De nos jours, grâce à la diffusion de l’information, les candidats sont très bien renseignés sur les métiers, les entreprises, les équipes. L’information est plus fluide, accessible et transparente. Le deuxième facteur est l’inflation : les grilles de rémunération ont changé drastiquement, conséquence de ce nouveau rapport de force en faveur des candidats. Cette mutation se caractérise aussi par des changements situationnels et de statuts. Par exemple, en comptabilité, dans les années 90, on pouvait effectuer un début de carrière en intérim, dans une recherche de variété de poste, d’entreprises et d’apprentissages. 

"Les candidats sont davantage sincères : paradoxalement, ils promettent qu’ils ne seront pas fidèles." 

Aujourd’hui, ce principe de cycle professionnel court s’exerce à travers des CDI. Les collaborateurs quittent leur CDI au bout de 6 à 18 mois, dès qu’ils ont l’impression d’avoir achevé un cycle professionnel et d’avoir appris ce dont ils avaient besoin. Cela génère une mutation du marché du travail avec pour l’entreprise un besoin de s’organiser en conséquence. Reprenons notre exemple : en intérim, la date de fin était prédéfinie et l’entreprise s’organisait en fonction, en CDI ce n’est pas le cas et cela peut générer des désorganisations. Enfin, dernier élément, on remarque une tendance de fond à l’ubérisation : beaucoup cherchent à devenir auto-entrepreneurs, consultants ou manager de transition. Cependant, il y a une limite et un plafond de verre et on se rapproche d’un taux d’adhésion maximal. 

 

 

Qu’est-ce qu’ils mettent en avant comme attentes d’une part et d’autre part comme promesses qu’ils font à l'entreprise dans les entretiens que vous faites passer ?  

Les candidats sont davantage sincères : paradoxalement, ils promettent qu’ils ne seront pas fidèles. Ils rejoignent une entreprise qui répond à leurs critères : équilibre vie personnelle, salaire, montée en compétences… Le jour où ces critères ne sont plus réunis, ils quittent l’entreprise. Ils sont cash sur le sujet, la parole est libérée et c’est acté dès le départ. Ils donnent à l’entreprise si et seulement s’il y a un retour. Une étude anonyme montre que le salaire reste le critère de choix numéro 1 des candidats dans leurs choix professionnels.  

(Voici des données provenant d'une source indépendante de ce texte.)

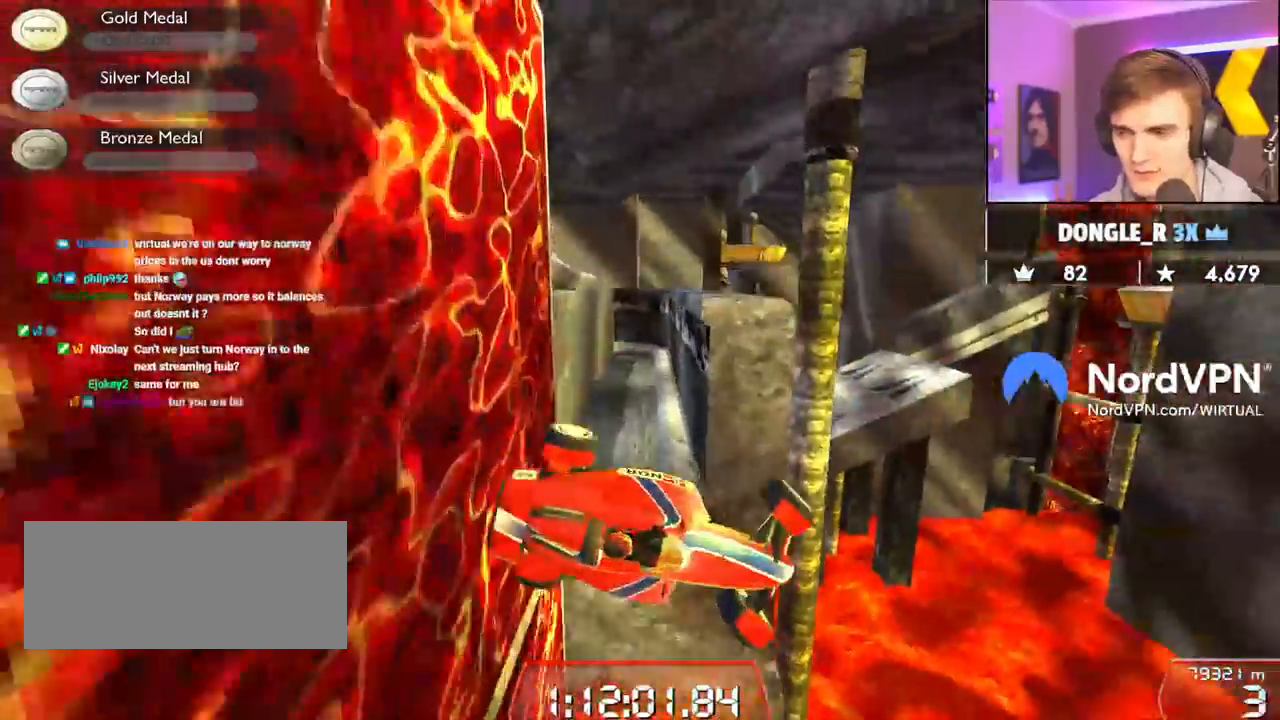
{"keys": [], "events": [[100, "right", "up"], [134, "up", "up"], [334, "left", "down"], [434, "left", "up"]]}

On a essayé de nous convaincre que les politiques d’inclusion, de diversité et égalité faisaient basculer les décisions, mais le vrai juge de paix reste le salaire, surtout en période d’inflation. 

 

Est-ce que les entreprises rencontrent des difficultés à recruter dans le secteur qui vous concerne ?  

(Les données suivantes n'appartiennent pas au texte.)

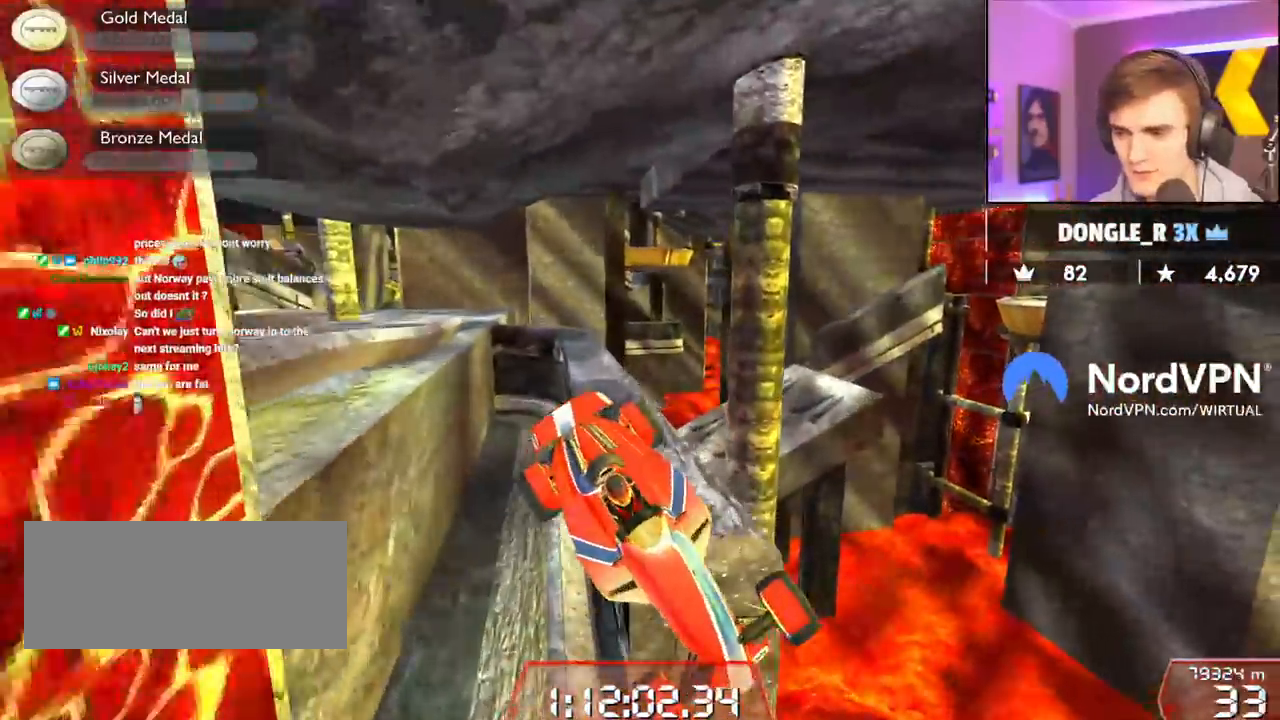
{"keys": [], "events": []}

Quel que soit le secteur, le sujet recrutement est omniprésent. Les talents sont la matière première permettant à une entreprise de changer de catégorie et malheureusement, en France, on souffre toujours d’une inadéquation entre l’offre et la demande d’emplois. Le monde de l’entreprise se caractérise par son inertie.

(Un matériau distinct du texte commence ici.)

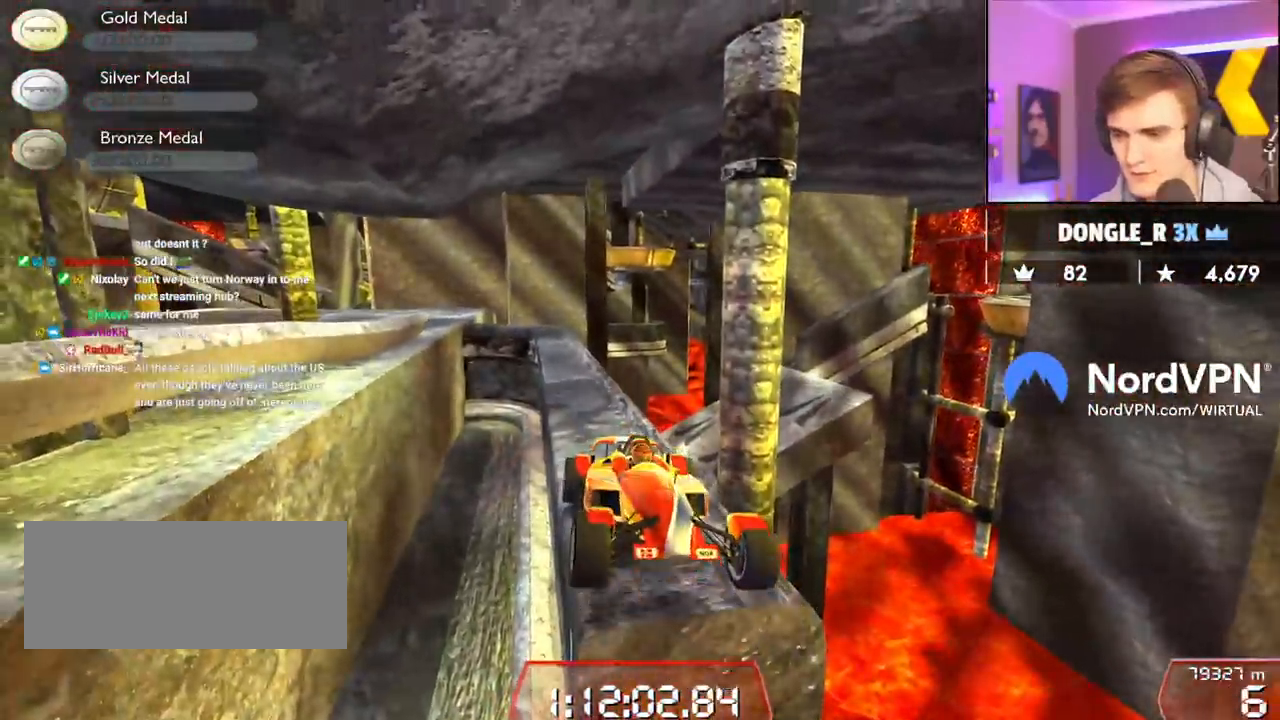
{"keys": ["down"], "events": [[84, "down", "down"], [317, "right", "down"], [450, "right", "up"]]}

"Le vrai juge de paix reste le salaire, surtout en période d’inflation."

Le temps de l’entreprise n’est pas le même que le temps du candidat. Pour réduire le gap et gagner en souplesse, les entreprises investissent sur l’automatisation de certaines tâches RH : recrutement, administration du personnel, paie, formation… Ils mettent en place des outils pour identifier et retenir les « golden talents » en interne.  

Les structures qui ont compris que les règles du jeu avaient changé et tentent de s’adapter sont une minorité. La plupart conservent des process archaïques, pensant qu’elles conservent l’intégralité du pouvoir de négociation pendant les phases de recrutement. 

 

Est ce qu’il y a un monde à part et des règles à part dans la finance ? Est-ce que les nouvelles générations adoptent toujours volontiers ce secteur avec son modèle propre ?  

La fonction finance a évolué ces dernières années et on attend plus de celui qui l’exerce, notamment qu’il soit business partner. Désormais la fonction finance doit sortir de sa tour d’ivoire et agir sur le CA. De ce fait, elle prend encore plus d’ampleur. On décloisonne les jobs. Autre élément, de nombreuses évolutions technologiques ont transformé le secteur : mise en place d’automatisation, de robotisation, de la place de l’IA dans la finance.  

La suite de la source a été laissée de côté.